Species of annelid worm

Ozobranchus branchiatus is a species of leech in the family Ozobranchidae. It is found in the Atlantic Ocean and is a permanent parasite of sea turtles, mostly the green sea turtle (Chelonia mydas).

==Description==
This leech is somewhat dorso-ventrally flattened and is about 13 mm in length. The anterior (head) end is narrow and is armed with a sucker with which the leech holds onto the turtle host. This end also bears a mouth on the underside near the sucker and a pair of eyes on the fifth annulation. The trunk is much broader than the head and bears seven pairs of digitate gills.
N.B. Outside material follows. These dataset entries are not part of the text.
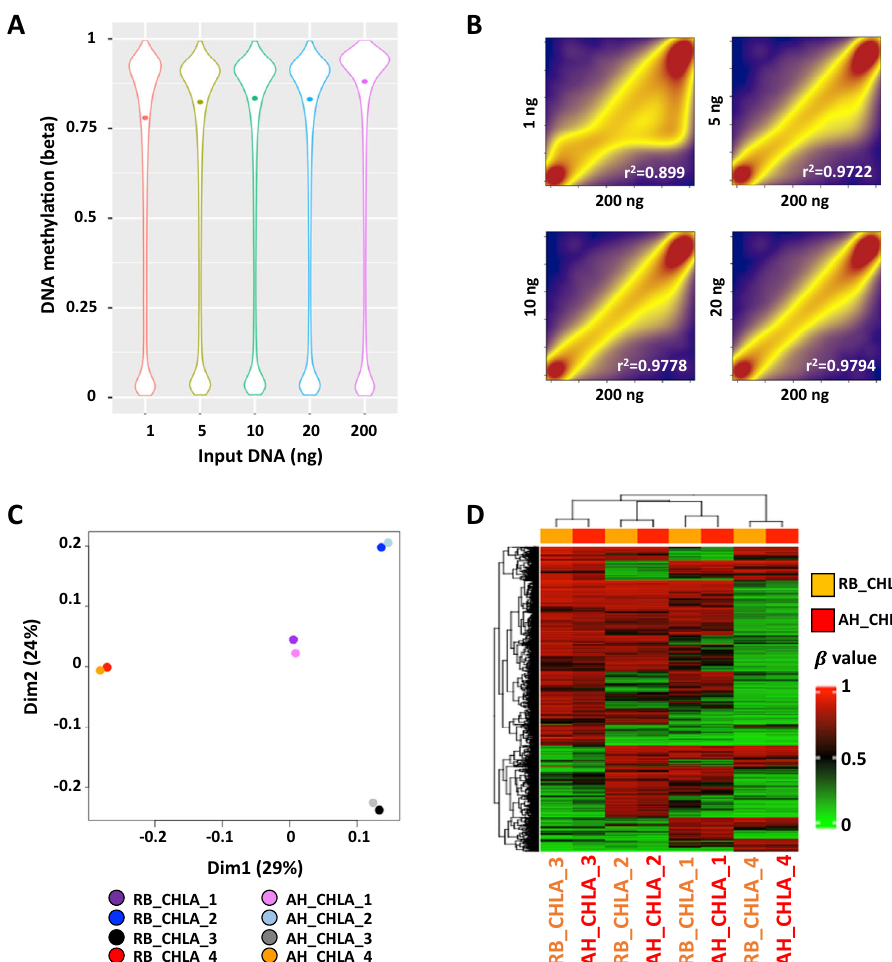
Fig. 2 | DNA methylation pro fi les in AH cfDNAs are highly concordant with paired primary RB tumors. A Violin plot showing the global DNA methylation level of sonicated DNA from the HCT116 cell line. DNA input amounts for EPIC methylation array assays are shown at the bottom. Non-sonicated bulk DNA (200ng)wasusedascontrol.Themedianmethylationvaluesareshownindotsfor eachsample. B SmoothKernelscatterplotsshowingtheDNAmethylationpatterns of different amounts of sonicated DNA input DNA (y-axis) compared to the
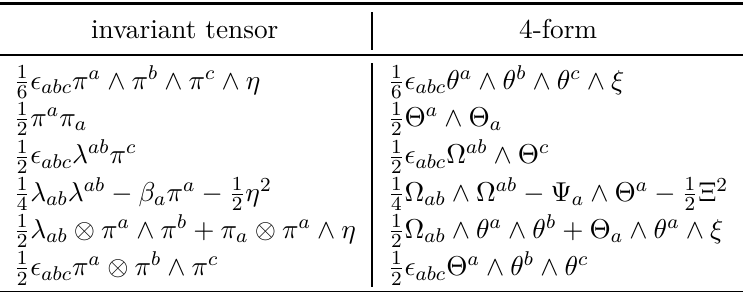
Table 9 . h -invariant tensors and the corresponding gauge-invariant 4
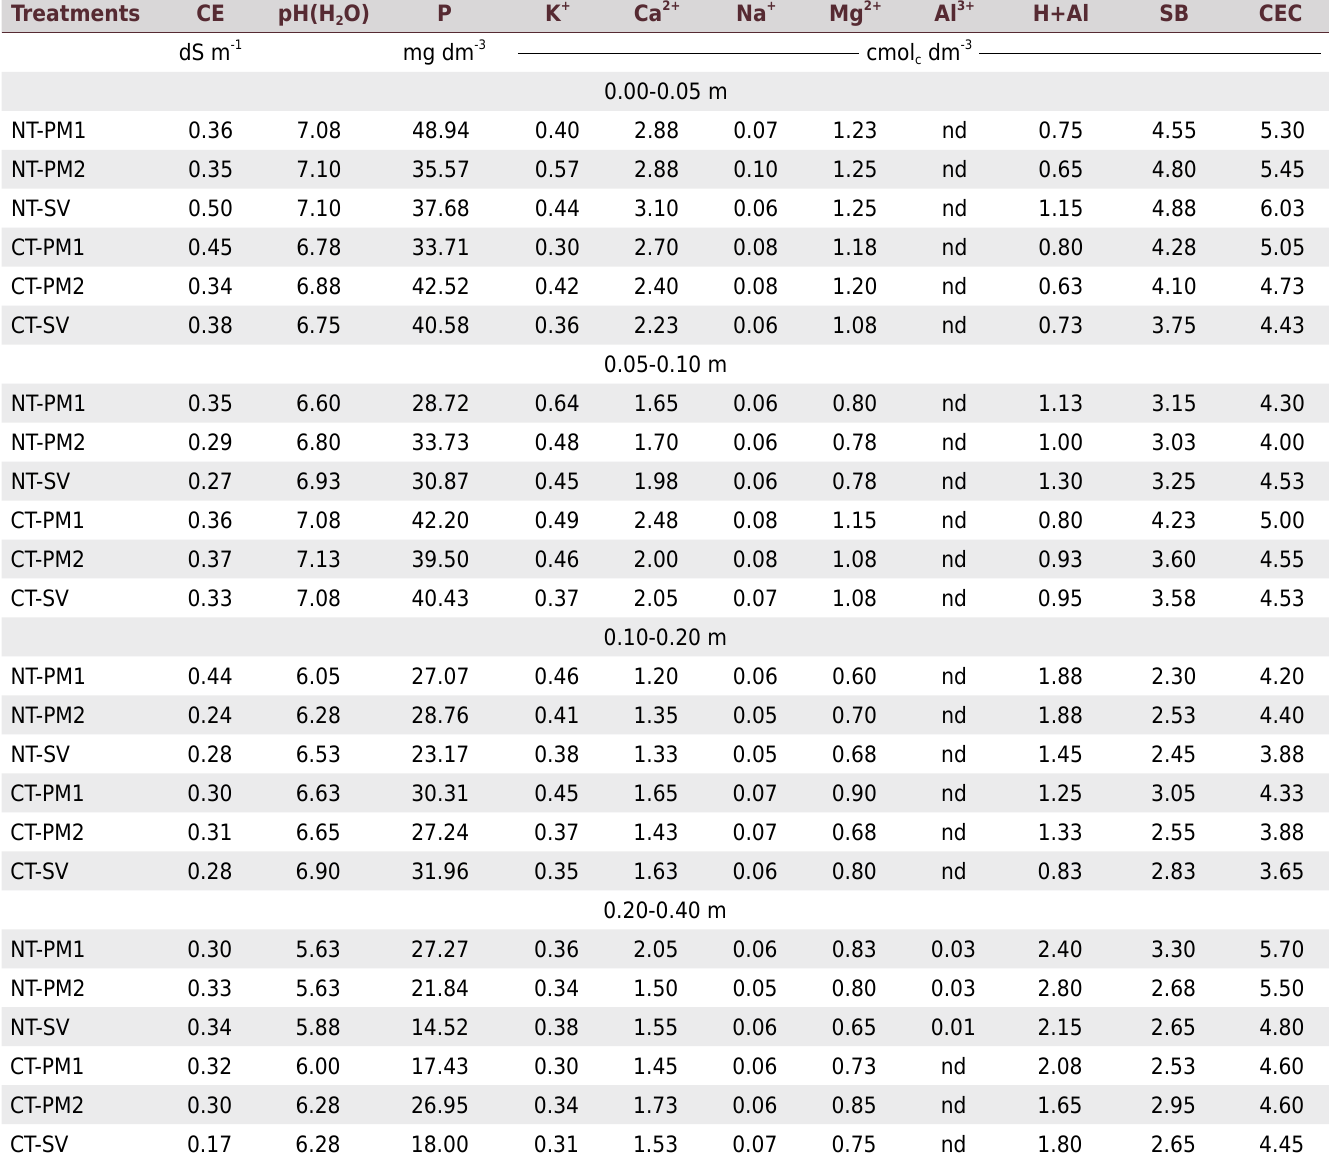
Table 2. Soil chemical properties after five years under two tillage systems (no-tillage - NT) and conventional tillage - CT), combined with three mixtures of cover crops in mango interrows (PM1 - 75 % leguminous species + 25 % grass and oilseed species; PM2 - 25 % leguminous species + 75 % grass and oilseed species; and SV - spontaneous vegetation and before sowing of sixth cycle cover crop mixtures, February 2015 in the municipality of Petrolina, Pernambuco State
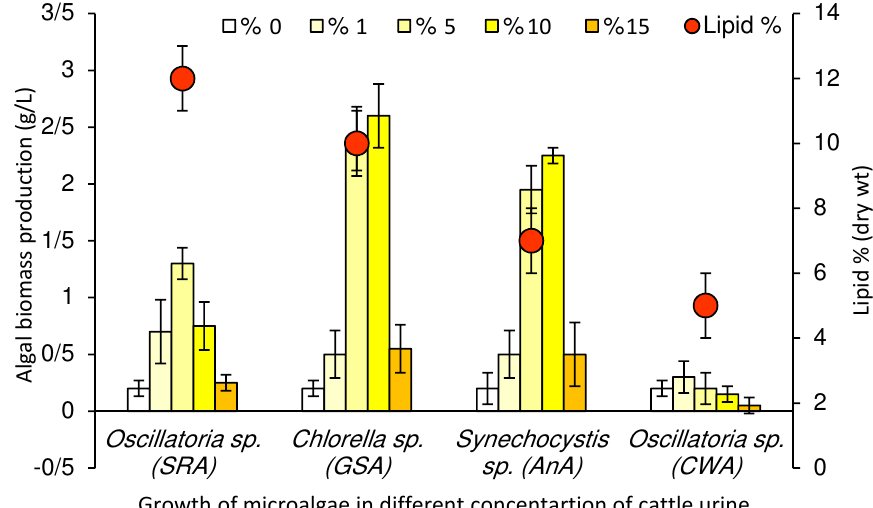
Fig. 3: Biomass production and maximum lipid percentage of microalgal isolates cultured in cattle urine at varied dilutions Table 2: Comparison of microalgae biomass production using urine as nutrient source Microalgae Urine concentration (v/v) Biomass production Reference Chlorella sp.,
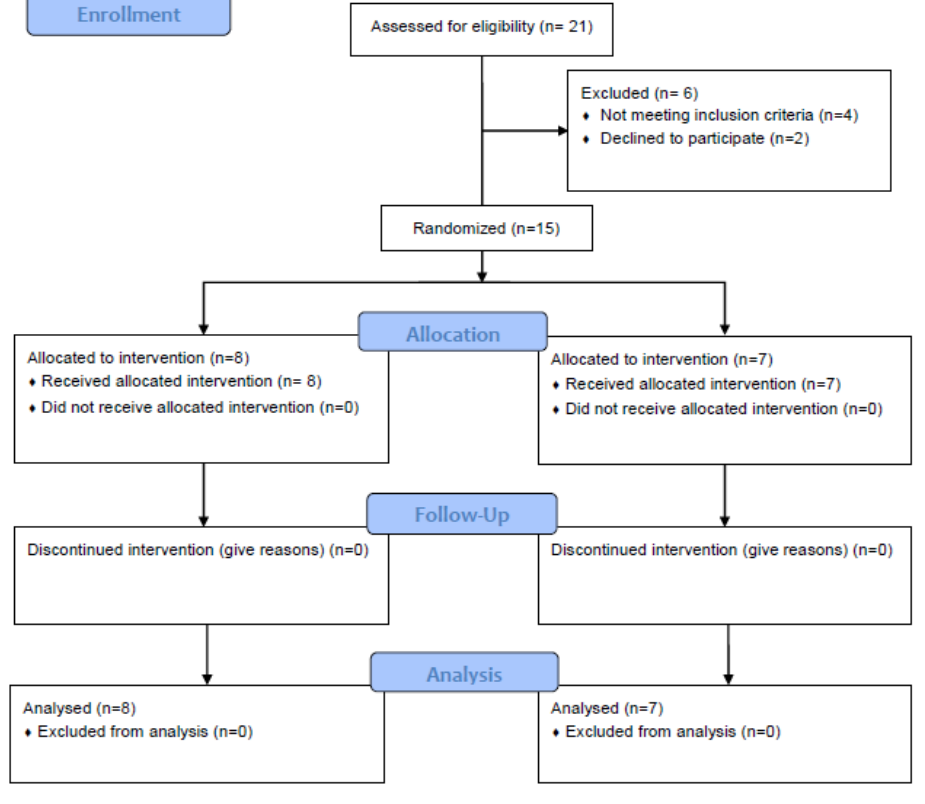
Figure 2. Study Figure 2. Study flow-chart.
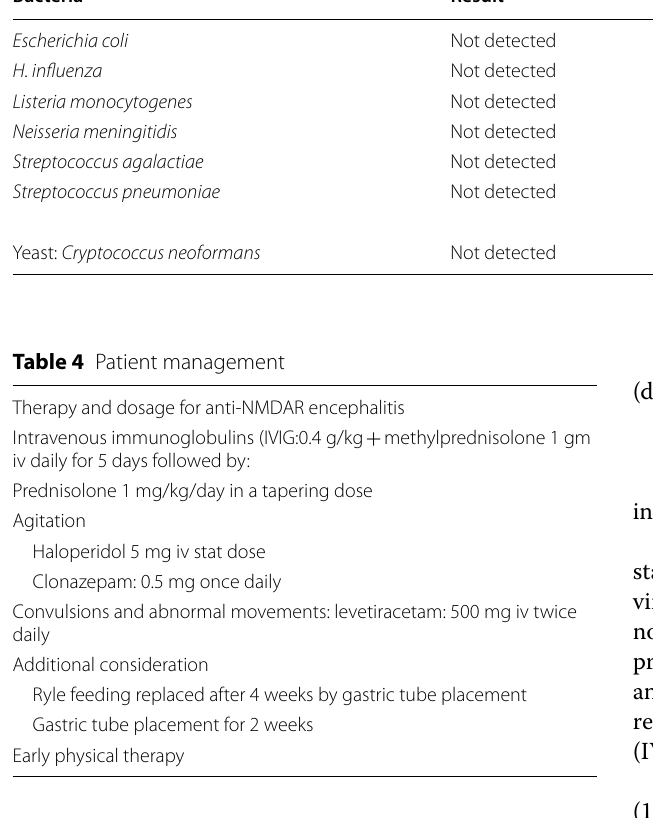
Table 3 Meningitis/encephalitis panel by Biofire Film Array (Multiplex PCR) Bacteria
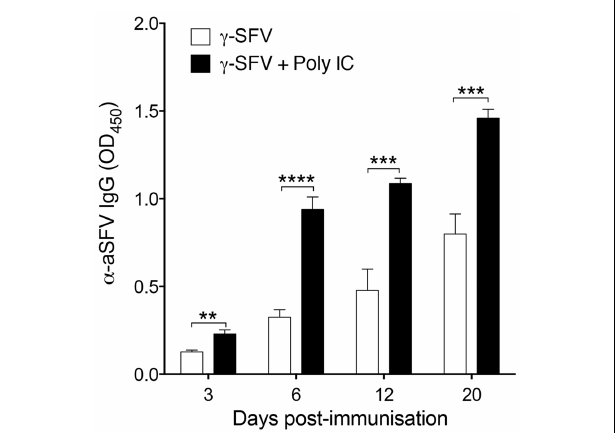
FIGURE 6 | Co-administration of Poly(I:C) and γ -SFV enhances SFV-specific IgG levels . Mice were vaccinated i.v. with γ -SFV (10 7 PFU equivalent/mouse) or co-injected with poly (I:C) (150 µ g).Total SFV-specific IgG levels in the serum were analyzed at day 3, 6, 12, and 20 post-vaccination using direct ELISA using a serum dilution of 1/200. Sera from naive mice served as negative controls. Results are presented as mean ± SEM ( n = 3) (*) denotes statistical significance, ** p < 0.01, *** p <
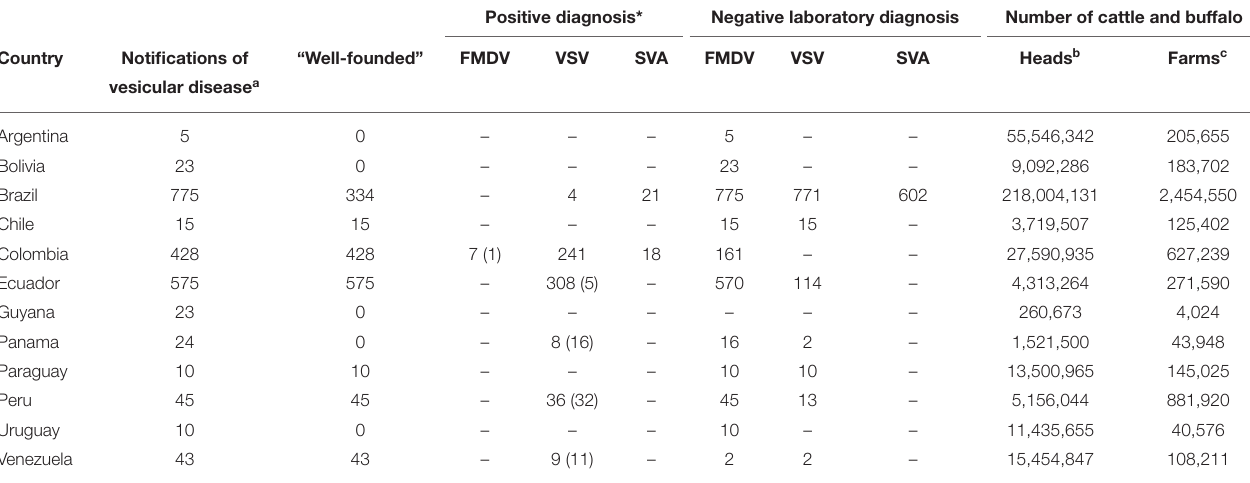
TABLE 4 | Vesicular disease notifications, laboratory diagnoses, and number of cattle and buffalo in South America in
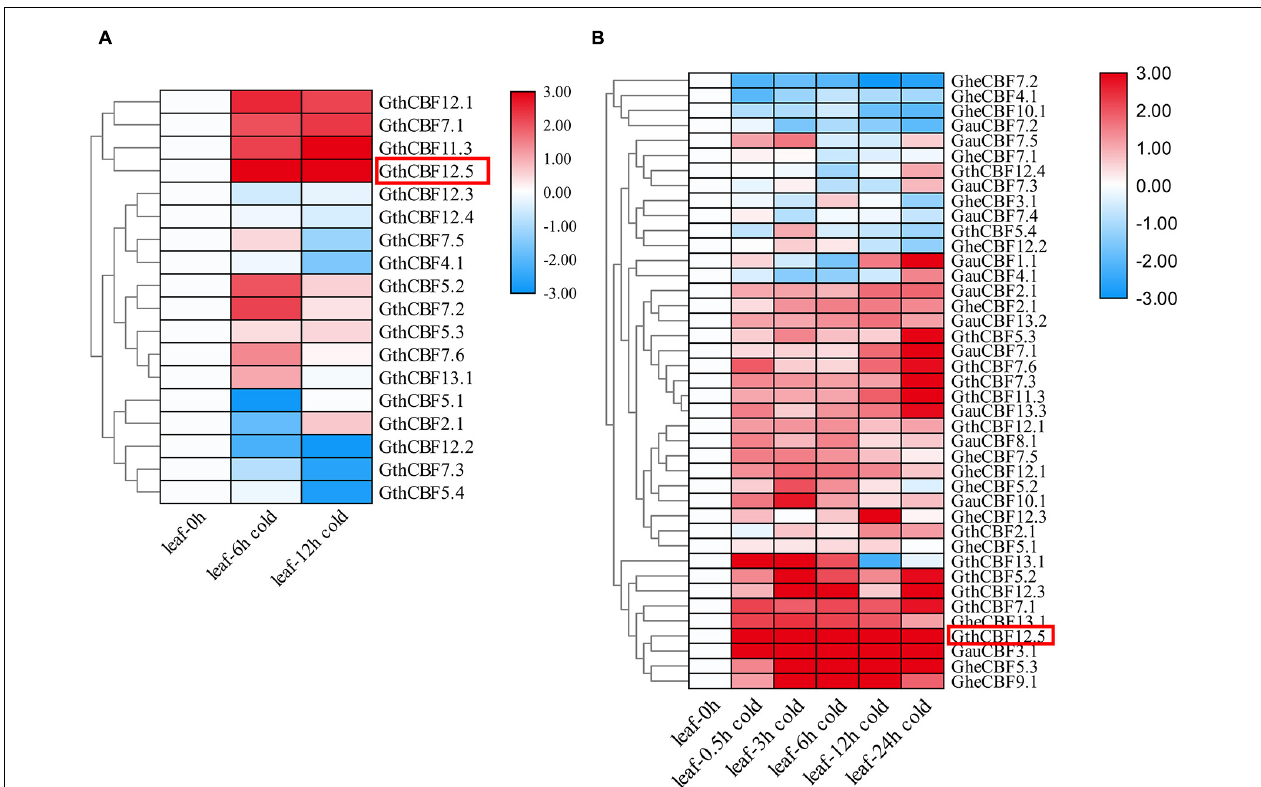
FIGURE 4 | RT-qPCR validations of transcript levels evaluated by RNA-Seq in G. thurberi under cold stress. (A) Heat map depicting log2 (fold change) of the transcription factor. (B) Heat map log2 (fold change) of the CBF genes expression under cold stress conditions. The samples were collected at 0, 0.5, 3, 6, 12, and 24 h for leaf tissues. Red: upregulated genes; blue: downregulated; black: none-expressed genes. Red Box denotes the key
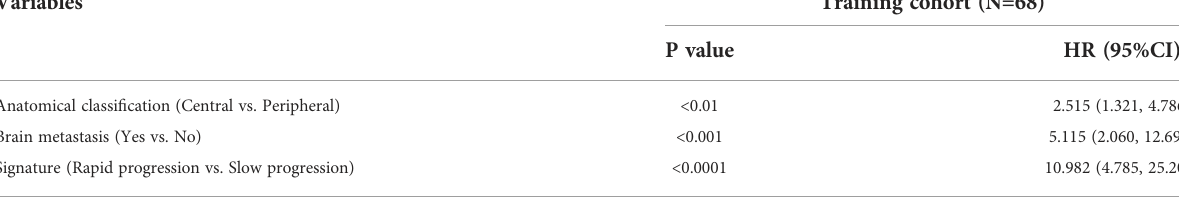
TABLE 2 Results of multifactorial Cox regression analysis of clinical variables and RFs in the training cohort. Variables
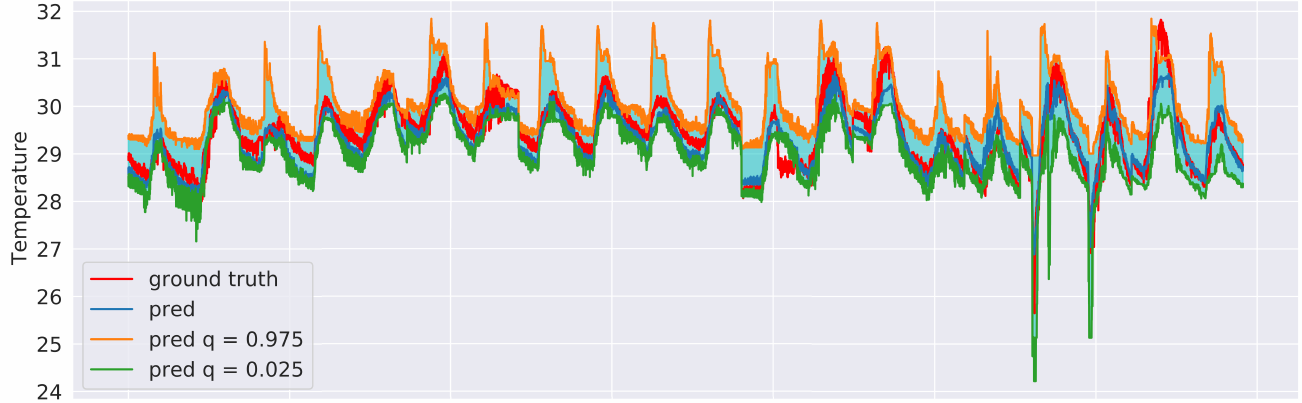
Figure 16. Gradient boosting regression prediction intervals related to sensor 3 test data with γ = 0.025 and γ =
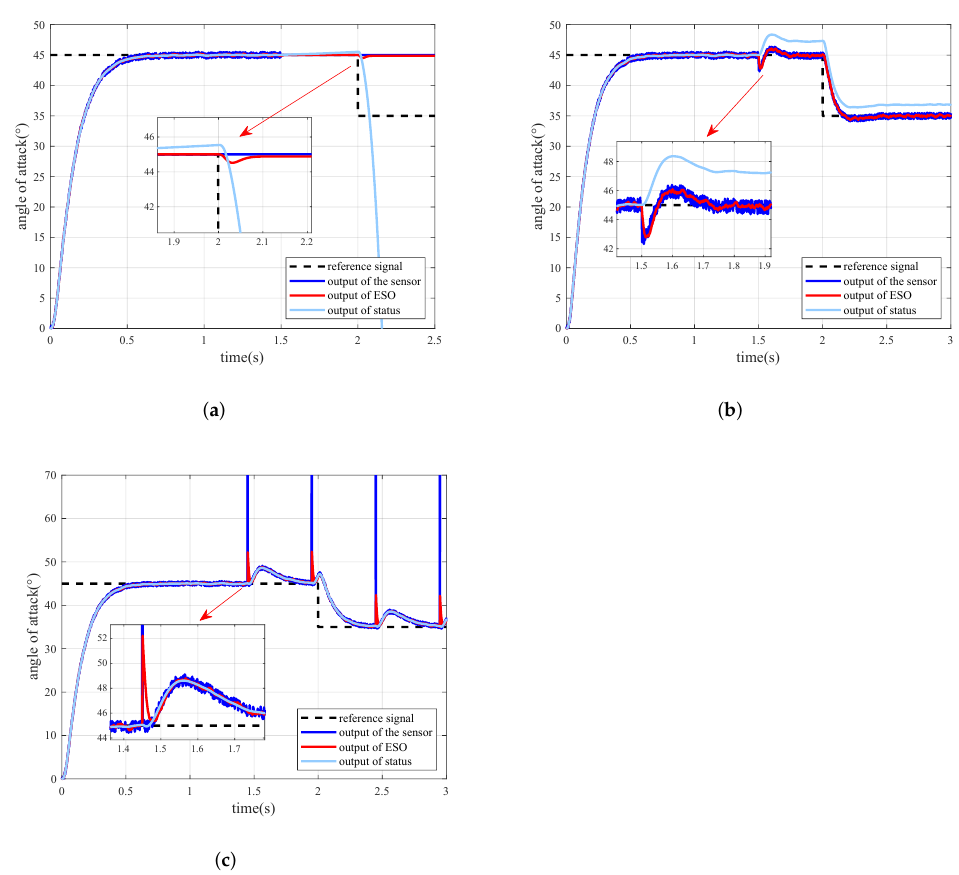
The angle of attack of sensor fault states is compared with that of the fault-free state. The results of the stuck fault, gain variation faults and the outlier data fault are shown in Figure 8a, Figure 8b and Figure 8c, respectively.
It terminates with a sucker, the diameter of which is as broad as the maximum width of the body. This leech is a creamy colour.

==Distribution==
Ozobranchus branchiatus is found on the eastern coast of North America, its range extending from Cape Hatteras in North Carolina, southwards round the coast of Florida to the western Caribbean Sea and the Gulf of Mexico. However, the leech can travel wherever its host turtle goes, and one such turtle was observed in the Persian Gulf.

==Ecology==
This leech is found almost exclusively on the green sea turtle (Chelonia mydas), but it occasionally occurs on other species of turtle. A green sea turtle in the Persian Gulf was found to have about 1400 leeches of this species, about 300 in each of the axillary and inguinal areas beneath the limbs, and about 200 on the throat, in front of the intergular scute. Also present on this turtle were some crustacean eggs and many barnacles on the carapace, but the turtle did not seem inconvenienced by this burden.

This leech has been implicated as a vector of the fibropapilloma virus (FPTHV), a herpesvirus that causes lethal tumour growths on various parts of the turtle's body.